**PROBLEM DETAILS**. In the records that follow, find the line with "technologie équivalente pour"; from there, retype every line exactly through the line with "être utilisées pour", which also belongs to the answer.

**STUDY MATERIAL**.
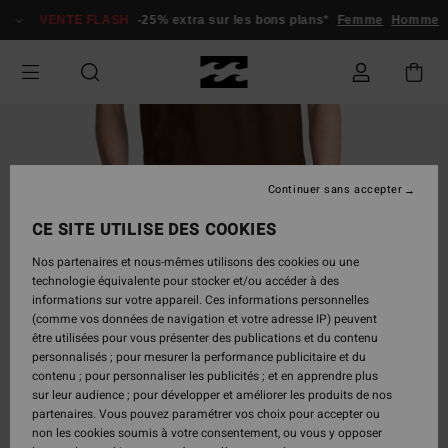
Passer
VENTE FLASH
-25% extra sur les bons plans*
Femme
Homme
à
l'information
sur
le
produit
Continuer sans accepter
CE SITE UTILISE DES COOKIES
Nos partenaires et nous-mêmes utilisons des cookies ou une
technologie équivalente pour stocker et/ou accéder à des
informations sur votre appareil. Ces informations personnelles
(comme vos données de navigation et votre adresse IP) peuvent
être utilisées pour vous présenter des publications et du contenu
personnalisés ; pour mesurer la performance publicitaire et du
contenu ; pour personnaliser les publicités ; et en apprendre plus
sur leur audience ; pour développer et améliorer les produits de nos
partenaires. Vous pouvez paramétrer vos choix pour accepter ou
non les cookies soumis à votre consentement, ou vous y opposer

**EXERCISE RESULT**.
technologie équivalente pour stocker et/ou accéder à des
informations sur votre appareil. Ces informations personnelles
(comme vos données de navigation et votre adresse IP) peuvent
être utilisées pour vous présenter des publications et du contenu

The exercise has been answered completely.